El titular de la Secretaría de Desarrollo Agropecuario y Recursos Hidráulicos, Jorge Luis Díaz Salinas, explicó que el principal reto ha sido evitar que la desinformación permita que la plaga siga avanzando. Por ello, señaló que una de las primeras acciones del estado fue reforzar las campañas preventivas para que productores y familias conozcan cómo se origina el gusano barrenador y la importancia de atender cualquier lesión en los animales desde el primer momento.
La región Huasteca continúa siendo el punto más vulnerable debido al calor y la humedad, condiciones que facilitan la reproducción de la mosca. Sin embargo, también existen reportes en municipios cercanos a Ciudad del Maíz y zonas próximas a El Naranjo, lo que llevó a las autoridades a dividir el estado en cuatro áreas operativas para reforzar la vigilancia sanitaria.
Según detalló el funcionario, cada región cuenta con personal encargado de capacitar a autoridades municipales y trabajadores de Desarrollo Rural para actuar rápidamente ante posibles contagios. “Cada zona cuenta con un delegado encargado de capacitar a presidentas y presidentes municipales, así como a personal de las áreas de Desarrollo Rural, para que sepan curar heridas, orienten a la población y cuenten con kits básicos de atención cuando las familias no puedan comprar medicamentos”, explicó.

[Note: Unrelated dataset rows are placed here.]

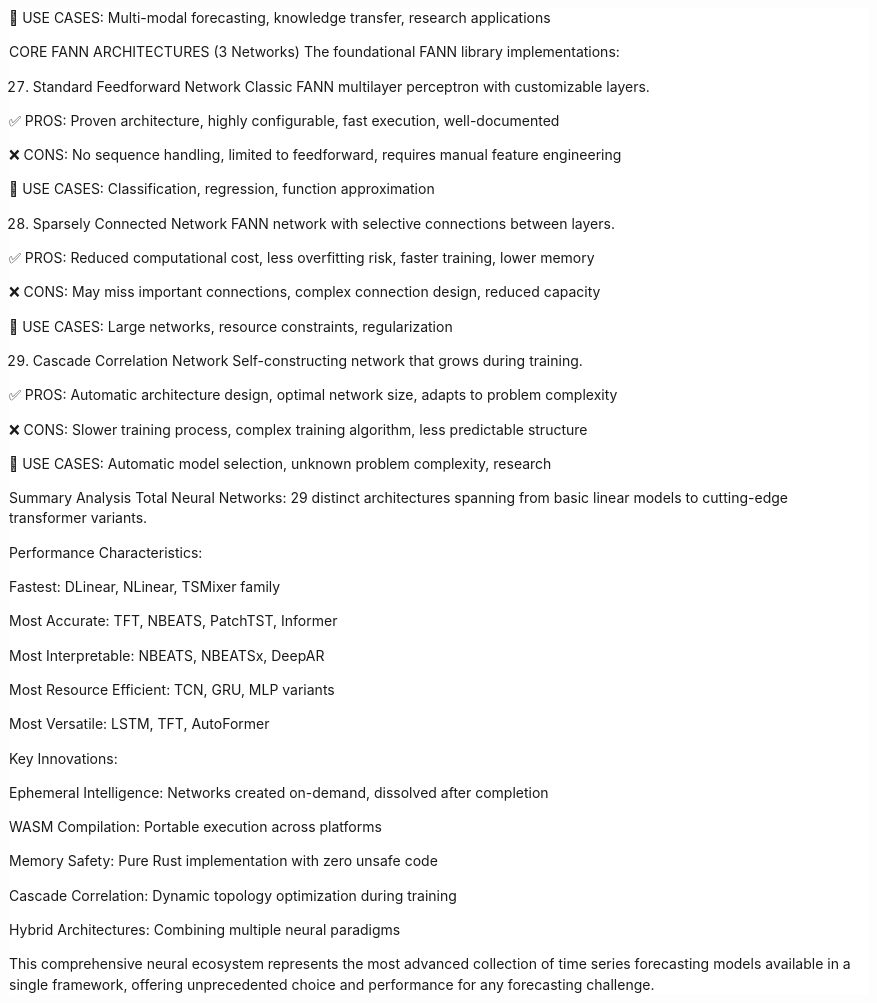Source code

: 🎯 USE CASES: Multi-modal forecasting, knowledge transfer, research applications

CORE FANN ARCHITECTURES (3 Networks)
The foundational FANN library implementations:

27. Standard Feedforward Network
Classic FANN multilayer perceptron with customizable layers.

✅ PROS: Proven architecture, highly configurable, fast execution, well-documented

❌ CONS: No sequence handling, limited to feedforward, requires manual feature engineering

🎯 USE CASES: Classification, regression, function approximation

28. Sparsely Connected Network
FANN network with selective connections between layers.

✅ PROS: Reduced computational cost, less overfitting risk, faster training, lower memory

❌ CONS: May miss important connections, complex connection design, reduced capacity

🎯 USE CASES: Large networks, resource constraints, regularization

29. Cascade Correlation Network
Self-constructing network that grows during training.

✅ PROS: Automatic architecture design, optimal network size, adapts to problem complexity

❌ CONS: Slower training process, complex training algorithm, less predictable structure

🎯 USE CASES: Automatic model selection, unknown problem complexity, research

Summary Analysis
Total Neural Networks: 29 distinct architectures spanning from basic linear models to cutting-edge transformer variants.

Performance Characteristics:

Fastest: DLinear, NLinear, TSMixer family

Most Accurate: TFT, NBEATS, PatchTST, Informer

Most Interpretable: NBEATS, NBEATSx, DeepAR

Most Resource Efficient: TCN, GRU, MLP variants

Most Versatile: LSTM, TFT, AutoFormer

Key Innovations:

Ephemeral Intelligence: Networks created on-demand, dissolved after completion

WASM Compilation: Portable execution across platforms

Memory Safety: Pure Rust implementation with zero unsafe code

Cascade Correlation: Dynamic topology optimization during training

Hybrid Architectures: Combining multiple neural paradigms

This comprehensive neural ecosystem represents the most advanced collection of time series forecasting models available in a single framework, offering unprecedented choice and performance for any forecasting challenge.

El foco principal de contagio se concentra en becerros jóvenes, particularmente por heridas en el ombligo, que representan cerca del 70 por ciento de los casos detectados. También se han identificado infecciones en ganado bovino y, en menor medida, en cerdos que presentan lesiones por permanecer amarrados durante largos periodos.
Díaz Salinas insistió en que el combate a la plaga depende principalmente de la prevención y del cuidado inmediato de las heridas. “Si no hay heridas, no hay gusanera”, sostuvo al recalcar que cualquier lesión en mascotas, animales de traspatio o ganado puede convertirse en una puerta de entrada para la infestación.

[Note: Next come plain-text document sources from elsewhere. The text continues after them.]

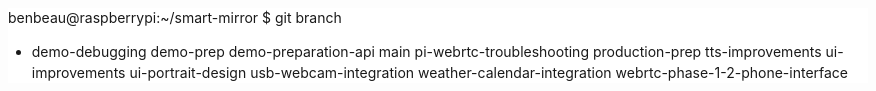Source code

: benbeau@raspberrypi:~/smart-mirror $ git branch
* demo-debugging
  demo-prep
  demo-preparation-api
  main
  pi-webrtc-troubleshooting
  production-prep
  tts-improvements
  ui-improvements
  ui-portrait-design
  usb-webcam-integration
  weather-calendar-integration
  webrtc-phase-1-2-phone-interface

Como parte de las acciones de control biológico, el estado ya comenzó la liberación de moscas estériles para frenar la reproducción de la especie fértil. El funcionario informó que actualmente se han liberado cerca de 40 millones de ejemplares infértiles y que una nueva planta en Panamá permitirá incrementar la disponibilidad hasta alcanzar aproximadamente 140 millones.
No obstante, reconoció que la cifra aún resulta insuficiente frente a la magnitud del problema, ya que se requieren alrededor de 500 millones de moscas estériles para generar un impacto efectivo en la contención de la plaga, debido a que por cada mosca fértil deben soltarse al menos diez infértiles para romper el ciclo reproductivo.